In den letzten 12 Monaten stand die Telekommunikationsbranche vor bedeutenden Herausforderungen und Entwicklungen. Der Aufstieg generativer künstlicher Intelligenz und anhaltende makroökonomische Instabilitäten zwangen die Unternehmen, ihre Geschäftsmodelle und Strategien grundlegend zu überdenken. [...]

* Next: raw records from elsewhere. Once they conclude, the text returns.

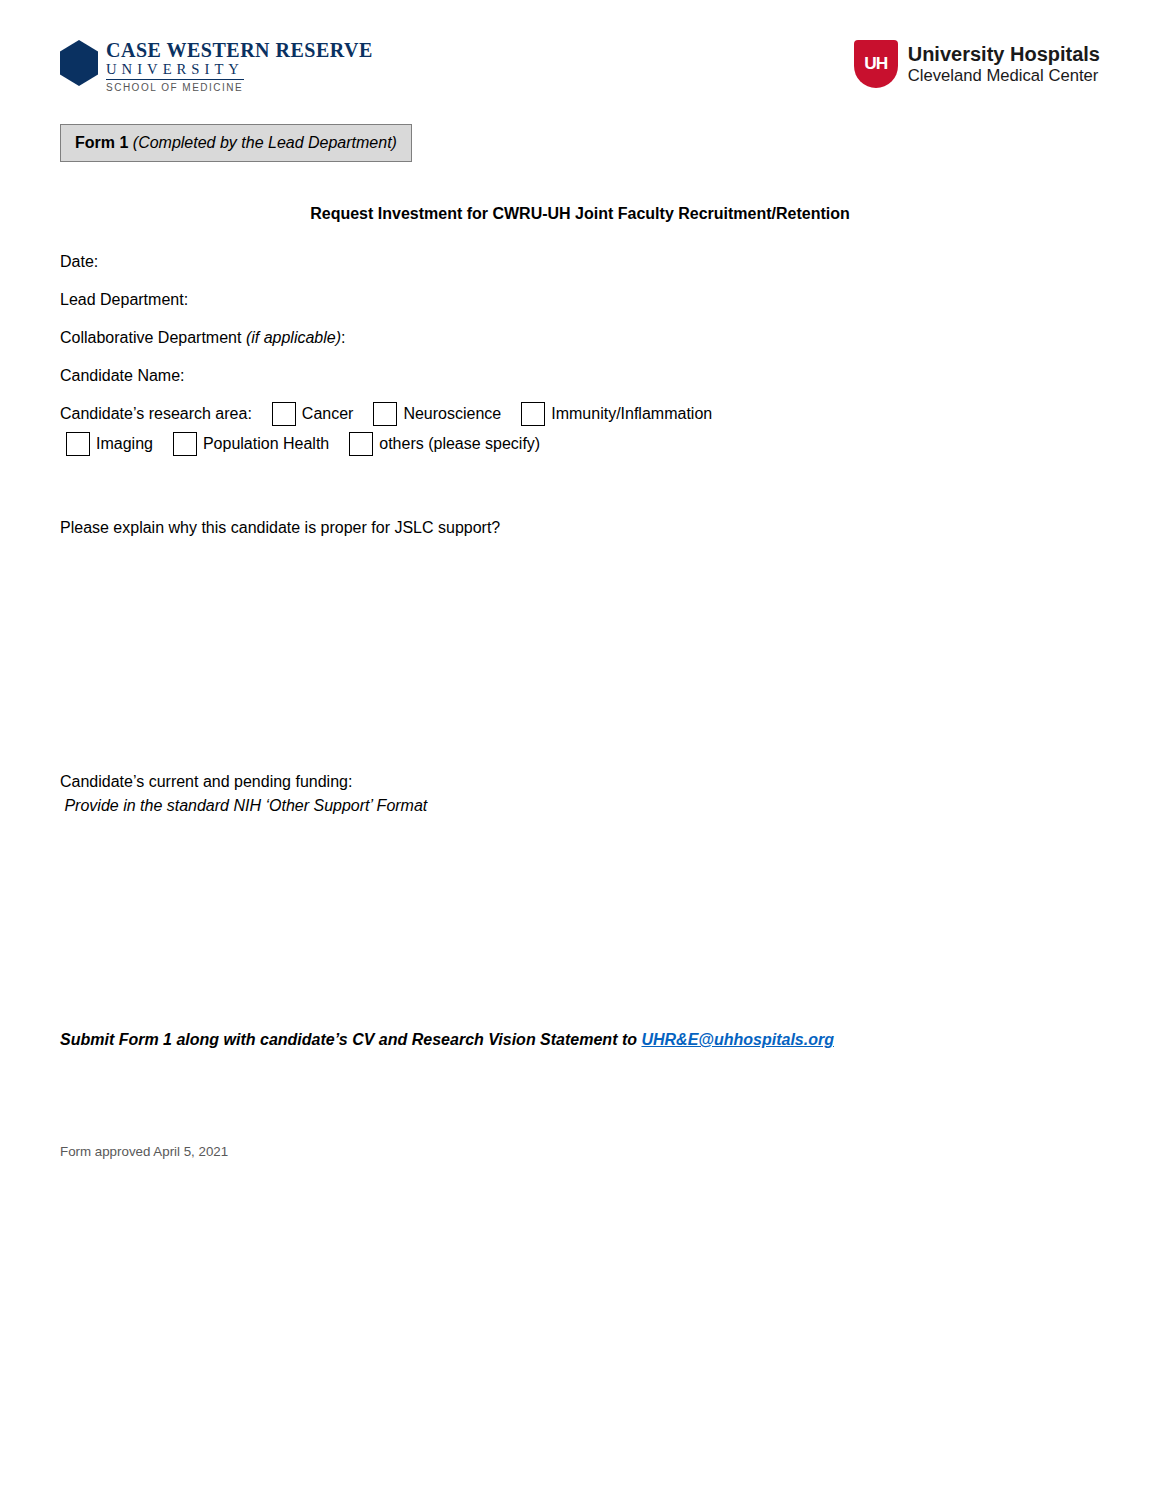CASE WESTERN RESERVE
UNIVERSITY
SCHOOL OF MEDICINE
University Hospitals
Cleveland Medical Center
Form 1 (Completed by the Lead Department)
Request Investment for CWRU-UH Joint Faculty Recruitment/Retention
Date:
Lead Department:
Collaborative Department (if applicable):
Candidate Name:
Candidate’s research area: Cancer Neuroscience Immunity/Inflammation
Imaging Population Health others (please specify)
Please explain why this candidate is proper for JSLC support?
Candidate’s current and pending funding:
Provide in the standard NIH ‘Other Support’ Format
Submit Form 1 along with candidate’s CV and Research Vision Statement to UHR&E@uhhospitals.org
Form approved April 5, 2021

Chivas Nambiar, General Manager Global Telco Business Unit bei AWS. (c) AWS
Chivas Nambiar, General Manager Global Telco Business Unit bei AWS. (c) AWS

Während in den Jahren zuvor traditionell das Umsatzwachstum im Vordergrund stand, verlagert sich der Fokus nun auf die Steigerung der Effizienz, insbesondere angesichts steigender Finanzierungskosten. Laut Omdia hat nur ein kleiner Teil der Unternehmen seine Betriebsausgaben im Verhältnis zum Umsatz reduziert. Angesichts der Prognose, dass die weltweiten Ausgaben für die digitale Transformation bis 2027 fast 3,9 Billionen US-Dollar erreichen werden, stehen tiefgreifende Veränderungen bevor, besonders in Bezug auf Investitionen. Zudem führen steigende Kosten für den Aufbau und Betrieb von Netzwerken dazu, dass Telekommunikationsunternehmen ihre Ausgabenstrategien anpassen müssen, um mit den aktuellen Entwicklungen Schritt zu halten.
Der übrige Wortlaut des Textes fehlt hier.